SideBar:   In March, Rep. Carolyn Maloney (D-N.Y.) introduced H.R.4718, the Gender Diversity in Corporate Leadership Act of 2016, which would direct the SEC to establish a Gender Diversity Advisory Group,  composed of government, academic and private sector representatives, to study strategies to increase gender diversity among board members and would require the SEC to adopt rules mandating  proxy disclosure of the gender composition of the issuer’s board of directors and nominees for the board of directors. Maloney said earlier this year that the legislation would be modeled on policies in Canada and Australia.  In discussing the proposed legislation, The Washington Post  reported that Australia’s disclosure policy has been effective: the percentage of women on corporate boards there has jumped from 10.7% in 2010, when the policy was adopted, to 17.3% in 2015, according to Catalyst.  The Post also reported that earlier versions of the bill had required companies to disclose their strategies to improve board gender diversity and, if they failed to comply, to explain why. (See this PubCo post.)

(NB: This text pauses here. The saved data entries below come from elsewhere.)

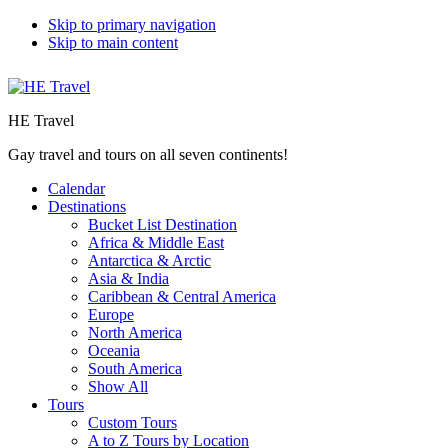
Skip to primary navigation
Skip to main content
HE Travel
Gay travel and tours on all seven continents!
Calendar
Destinations
Bucket List Destination
Africa & Middle East
Antarctica & Arctic
Asia & India
Caribbean & Central America
Europe
North America
Oceania
South America
Show All
Tours
Custom Tours
A to Z Tours by Location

  • The method ranked most frequently as the most effective way to build diversity on boards was “board leadership (chair, lead director, nom/gov chair) serving as champions of board diversity.” Female directors ranked next “CEOs serving as champions of board diversity,” while their male peers ranked as the next most effective method to achieve diversity “developing a pipeline of diverse board candidates through director advocacy, mentorship and training.” Male and female directors viewed the least effective way to be “shareholders actively demanding greater board diversity.”

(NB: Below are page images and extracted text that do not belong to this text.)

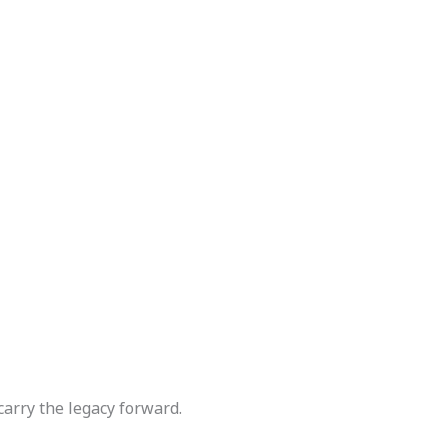
carry the legacy forward.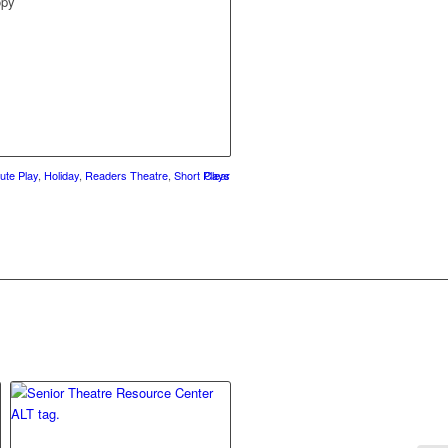
opy
ute Play
,
Holiday
,
Readers Theatre
,
Short Plays
Clear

  • Male directors indicated that they were most often initially introduced to the board either because they knew other directors (30%) or the CEO (27%), while, notably, female directors were introduced most often through an executive search firm (36%) or through another director on the board (33%). According to one of the study authors, “’[s]earch firms may be able to open doors that networking opportunities may not have been doing until relatively recently, at least for women.’” Only 1% of male directors thought gender played a significant role in their appointment to the board, while 39% of their female peers thought gender was a significant factor in their appointments.